Can't you fill the translation part of the matrix directly. is you roation matrix orthogonal, can you transform and render a mesh with it to see if it looks right.
Also, are you sure vec3 normal = vec3 (portalPlane) returns normalized normal, because you use it later on normal *(-portalPlane.w)

[quasar3d]

I'm not that familiar with glm, but I just took a quick look at the source, and it seems that the mat4 constructor takes its parameters in column major order, so the matrix you create is in fact the transpose of the matrix you want.

[Vexator]

thank you! i adopted your corrections:

const vec3 v1 = portal->getVertex(0);
const vec3 v2 = portal->getVertex(1);
const vec3 v3 = portal->getVertex(2);

const vec4 portalPlane = computePlane( v1, v2, v3 );

// FIX: normalize normal
vec3 normal = glm::normalize( vec3(portalPlane) );

vec3 up( 0, 1, 0 );

vec3 f( glm::normalize(normal) );
vec3 s( glm::normalize(glm::cross(f, up)) );

vec3 u( glm::normalize(glm::cross(s, f)) );

mat4 planeMatrix(
	s[0], 	u[0], 	-f[0], 	0.0,
	s[1], 	u[1], 	-f[1], 	0.0,
	s[2], 	u[2], 	-f[2], 	0.0,
	0.0f, 	0.0f, 	0.0f,      1.0f);

vec3 v( normal*(-portalPlane.w) );

for (unsigned i = 0; i < 3; ++i)
{
	double tmp = v[i];

	if (tmp == 0)
		continue;

	planeMatrix[3][0] += tmp*planeMatrix[i][0];
	planeMatrix[3][1] += tmp*planeMatrix[i][1];
	planeMatrix[3][2] += tmp*planeMatrix[i][2];
	planeMatrix[3][3] += tmp*planeMatrix[i][3];
}

// FIX: transpose matrix
mat4 planeMatrixInverse = glm::inverse( glm::transpose(planeMatrix) );

vector<vec3> newVertices( portal->getVertexCount() );

for( uint i = 0; i < portal->getVertexCount(); i++ )
{
	const vec3 &position = portal->getVertex(i);

	newVertices[i] = vec3( planeMatrixInverse * vec4(position, 1.0f) );
}

portal = shared_ptr<Portal>( new Portal(newVertices) );

now the resulting vertices are aligned on a 2D plane (see z-coordinate). however, they are still not at the origin:

[0]	{x=-0.99051094 y=-1.2763327 z=-4.8927865 }
[1]	{x=-0.99051315 y=1.8201402 z=-4.8927865 }
[2]	{x=0.99051857 y=1.8201412 z=-4.8927865 }
[3]	{x=0.99051929 y=-0.56991905 z=-4.8927870 }
[4]	{x=0.20238473 y=-1.2763321 z=-4.8927870 }

[quasar3d]

The matrix you create is the matrix that maps the xz plane with z = 0 to your original plane (the inverse of the matrix you eventually transform your vertices with). The rotation part of this matrix yields a plane through the origin, parallel to portalPlane. Then to let it map to portalPlane, you have to shift this plane by -portalPlane.w into the direction of its normal. This means that you can simply set the last column of planeMatrix to normal * -portalPlane.w. There's no need to transform this by the rotation part of your matrix, as you are doing now.

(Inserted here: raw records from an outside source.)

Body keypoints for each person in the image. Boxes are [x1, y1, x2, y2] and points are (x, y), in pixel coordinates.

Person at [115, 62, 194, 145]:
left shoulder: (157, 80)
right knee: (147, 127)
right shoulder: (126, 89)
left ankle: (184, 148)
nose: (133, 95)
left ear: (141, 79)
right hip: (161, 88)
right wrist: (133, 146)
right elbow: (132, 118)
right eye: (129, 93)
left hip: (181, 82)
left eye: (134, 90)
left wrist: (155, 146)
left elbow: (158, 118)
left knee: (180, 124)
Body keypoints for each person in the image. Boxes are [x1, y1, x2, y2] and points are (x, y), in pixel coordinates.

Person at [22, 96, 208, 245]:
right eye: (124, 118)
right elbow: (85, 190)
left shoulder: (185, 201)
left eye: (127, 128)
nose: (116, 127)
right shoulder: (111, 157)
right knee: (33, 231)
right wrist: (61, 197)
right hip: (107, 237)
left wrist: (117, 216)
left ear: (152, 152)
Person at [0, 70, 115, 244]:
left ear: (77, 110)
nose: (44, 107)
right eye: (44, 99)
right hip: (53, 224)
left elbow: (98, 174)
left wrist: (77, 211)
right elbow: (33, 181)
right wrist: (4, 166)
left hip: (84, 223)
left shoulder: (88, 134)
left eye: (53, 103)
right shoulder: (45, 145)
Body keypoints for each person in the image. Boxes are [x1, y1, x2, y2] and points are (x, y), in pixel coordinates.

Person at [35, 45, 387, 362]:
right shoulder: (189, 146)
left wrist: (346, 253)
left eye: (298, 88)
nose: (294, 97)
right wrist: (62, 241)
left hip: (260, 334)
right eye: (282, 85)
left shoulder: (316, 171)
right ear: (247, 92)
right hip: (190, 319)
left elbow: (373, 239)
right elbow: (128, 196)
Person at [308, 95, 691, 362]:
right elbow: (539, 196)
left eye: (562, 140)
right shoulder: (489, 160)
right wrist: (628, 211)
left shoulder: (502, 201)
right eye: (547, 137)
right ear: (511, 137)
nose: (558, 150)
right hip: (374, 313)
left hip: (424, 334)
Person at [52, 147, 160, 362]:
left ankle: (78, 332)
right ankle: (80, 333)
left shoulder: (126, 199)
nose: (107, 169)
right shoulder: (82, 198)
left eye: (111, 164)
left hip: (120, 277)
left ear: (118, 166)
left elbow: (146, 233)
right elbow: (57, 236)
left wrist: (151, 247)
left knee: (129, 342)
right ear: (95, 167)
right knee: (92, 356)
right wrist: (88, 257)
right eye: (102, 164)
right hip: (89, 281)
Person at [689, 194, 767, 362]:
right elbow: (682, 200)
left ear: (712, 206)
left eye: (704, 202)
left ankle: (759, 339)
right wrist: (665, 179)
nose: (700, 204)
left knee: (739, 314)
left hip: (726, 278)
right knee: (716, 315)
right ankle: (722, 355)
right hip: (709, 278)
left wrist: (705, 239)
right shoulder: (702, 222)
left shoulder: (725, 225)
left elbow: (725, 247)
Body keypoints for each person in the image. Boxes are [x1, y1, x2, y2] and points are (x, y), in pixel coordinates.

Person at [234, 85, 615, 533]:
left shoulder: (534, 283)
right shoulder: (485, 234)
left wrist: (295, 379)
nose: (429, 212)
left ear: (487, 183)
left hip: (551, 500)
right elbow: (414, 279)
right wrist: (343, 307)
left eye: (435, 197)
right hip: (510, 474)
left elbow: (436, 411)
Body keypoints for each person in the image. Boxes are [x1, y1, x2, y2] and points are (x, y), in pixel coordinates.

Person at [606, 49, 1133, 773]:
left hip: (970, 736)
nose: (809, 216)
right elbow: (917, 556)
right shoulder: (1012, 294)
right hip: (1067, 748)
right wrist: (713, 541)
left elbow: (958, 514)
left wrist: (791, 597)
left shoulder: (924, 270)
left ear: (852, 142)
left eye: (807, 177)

Also, right now you do the transpose after you add the translation part, even though you do use the last column instead of the last row for it. To fix this, either add the rotation to the last row, or do the transpose before you add the translation.

[Vexator]

thank you! I adopted your suggestions and it seems to work just fine. I was just surprised that I had to change the bounding vertices' order; otherwise, the clip planes' normals were facing the wrong way.

here's the final code:

const vec3 v1 = portal->getVertex(0);
const vec3 v2 = portal->getVertex(1);
const vec3 v3 = portal->getVertex(2);

// compute plane reflecting portal's orientation
const vec4 portalPlane = computePlane( v1, v2, v3 );

// compute plane matrix

vec3 normal = vec3( portalPlane );
vec3 position( normal * (-portalPlane.w) );

vec3 up( 0, 1, 0 );

vec3 xAxis( glm::normalize(glm::cross(normal, up)) );
vec3 yAxis( glm::normalize(glm::cross(xAxis, normal)) );

mat4 planeMatrix;

planeMatrix[0] = vec4(  xAxis, 0.0f );
planeMatrix[1] = vec4(  yAxis, 0.0f );
planeMatrix[2] = vec4( -normal, 0.0f );
planeMatrix[3] = vec4(  position, 1.0f );

mat4 planeMatrixInverse = glm::inverse( planeMatrix );

// un-project portal vertices

uint vertexCount = portal->getVertexCount();

vector<vec3> projectedVertices( vertexCount );

for( uint i = 0; i < vertexCount; i++ )
{
	const vec3 &position = portal->getVertex(i);

	projectedVertices[i] = vec3( planeMatrixInverse * vec4(position, 1.0f) );
}

// compute bounding vertices
// from projected portal vertices
					
vec3 minimum = projectedVertices.at(0);
vec3 maximum = projectedVertices.at(0);

for( uint i = 0; i < projectedVertices.size(); i++ )
{
	const vec3 &vertex = projectedVertices.at(i);

	if( vertex.x < minimum.x )	minimum.x = vertex.x;
	if( vertex.y < minimum.y )	minimum.y = vertex.y;
	if( vertex.x > maximum.x )	maximum.x = vertex.x;
	if( vertex.y > maximum.y )	maximum.y = vertex.y;
}

// re-project bounding vertices

vector<vec3> boundingVertices( 4 );

boundingVertices[3] = vec3( planeMatrix * vec4(maximum.x, minimum.y, 0, 1) );
boundingVertices[2] = vec3( planeMatrix * vec4(maximum.x, maximum.y, 0, 1) );
boundingVertices[1] = vec3( planeMatrix * vec4(minimum.x, maximum.y, 0, 1) );
boundingVertices[0] = vec3( planeMatrix * vec4(minimum.x, minimum.y, 0, 1) );

// create new portal from bounding vertices
portal = shared_ptr<Portal>( new Portal(boundingVertices) );